Bu iddianın gündeme gelmesiyle Yavuz, partililerince eleştirildi. Bu eleştirilerden sonra Altaylı’ya ulaşan Yavuz, burada sadece ‘sayısal veriler’ paylaştığını söyledi.
“Size verilen bilginin maksatlı olabileceğini göz önünde bulundurmanız için aradım” diyen Altaylı’ya şunları anlattı:
“Kızılcahamam kampında sadece ve sadece sayılara dayalı bir rapor sunumu yaptım. Hiçbir yorum olmadan seçim sonuçlarının bir nevi röntgenini ortaya koydum. Bu yüzden de örgütü ya da başka bir birimi sorumlu tuttuğum, sorumluluğu onlara attığım iddiası doğru değil. Tabii bazıları bunu sizin de dediğiniz küçük sohbetlerde böyle algılamış olabilir ama emin olun sayısal bilgi dışında bir bilgi vermedim.

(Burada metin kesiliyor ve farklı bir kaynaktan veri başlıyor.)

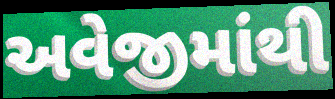
અવેજીમાંથી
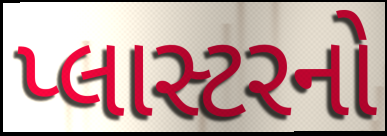
પ્લાસ્ટરનો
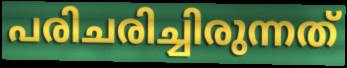
പരിചരിച്ചിരുന്നത്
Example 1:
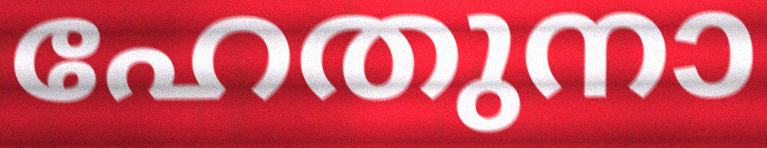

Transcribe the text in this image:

ഹേതുനാ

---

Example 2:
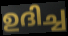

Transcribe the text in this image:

ഉദിച്ച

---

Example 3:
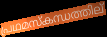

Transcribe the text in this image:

പ്രഥമസ്കന്ധത്തില്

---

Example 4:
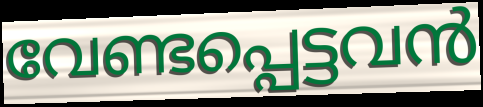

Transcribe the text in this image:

വേണ്ടപ്പെട്ടവൻ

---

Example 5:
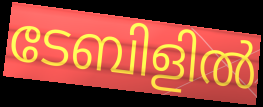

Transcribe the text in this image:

ടേബിളിൽ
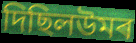
দিছিলউমৰ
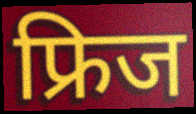
फ्रिज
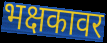
भक्षकावर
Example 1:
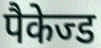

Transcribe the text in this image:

पैकेज्ड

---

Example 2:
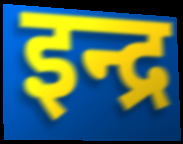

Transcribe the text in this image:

इन्द्र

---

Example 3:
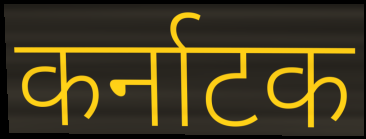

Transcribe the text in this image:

कर्नाटक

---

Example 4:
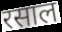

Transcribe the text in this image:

रसाल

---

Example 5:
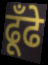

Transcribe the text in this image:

ढूँढे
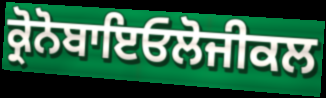
ਕ੍ਰੋਨੋਬਾਇਓਲੋਜੀਕਲ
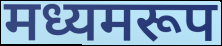
मध्यमरूप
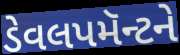
ડેવલપમૅન્ટને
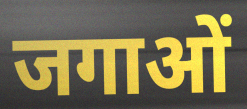
जगाओं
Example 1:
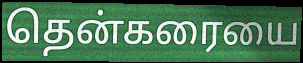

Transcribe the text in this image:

தென்கரையை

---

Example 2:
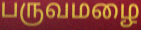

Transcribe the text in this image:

பருவமழை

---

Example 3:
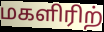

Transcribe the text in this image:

மகளிரிற்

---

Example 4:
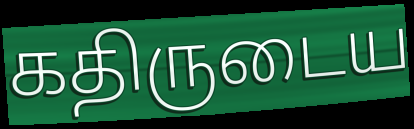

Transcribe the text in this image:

கதிருடைய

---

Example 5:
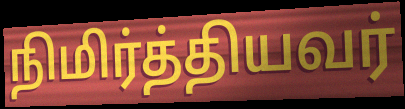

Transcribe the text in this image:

நிமிர்த்தியவர்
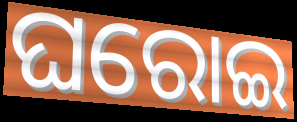
ଘରୋଇ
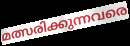
മത്സരിക്കുന്നവരെ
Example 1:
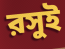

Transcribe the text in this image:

রসুই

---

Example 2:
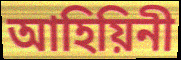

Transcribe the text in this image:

আহিয়িনী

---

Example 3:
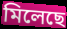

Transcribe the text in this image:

মিলেছে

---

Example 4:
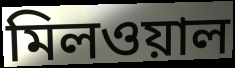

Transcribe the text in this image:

“Hadi ben konu ile ilgiliyim. Hayati Yazıcı’nın bu mesele ile hiçbir bağlantısı yok. Onun adını bu konuya karıştırmak hiç doğru değil. Size kaynağınız güvenilir olmayabilir dememin nedeni de asıl olarak bu.”
Seçim sonuçları ile ilgili bir rapor hazırladığını doğrulayan Yavuz, “Siyasi bir analiz yapıp bunu da rapor haline getirdim elbette ama bunu Cumhurbaşkanımıza sunacağım. Takdir edersiniz ki, partinin iç işleridir ve mahremdir” dedi.
Kamptaki havadan bahseden Yavuz, ‘dedikodu’ iddialarını da şöyle yalanladı:
“Cumhurbaşkanımız parti yöneticileri ve milletvekilleri ile de toplantılar yaptı. Orada herkes en ağır eleştirileri ya da gözlemlerini paylaştı. Sansürsüz. Tahmin edebileceğinizden daha büyük açıklıkla konuşmalar yapıldı. Gördükleri hataları anlattılar. Özeleştiriler yapıldı. Yani küçük gruplar halinde dedikodu yapmaya gerek duyacak bir ortam yoktu.”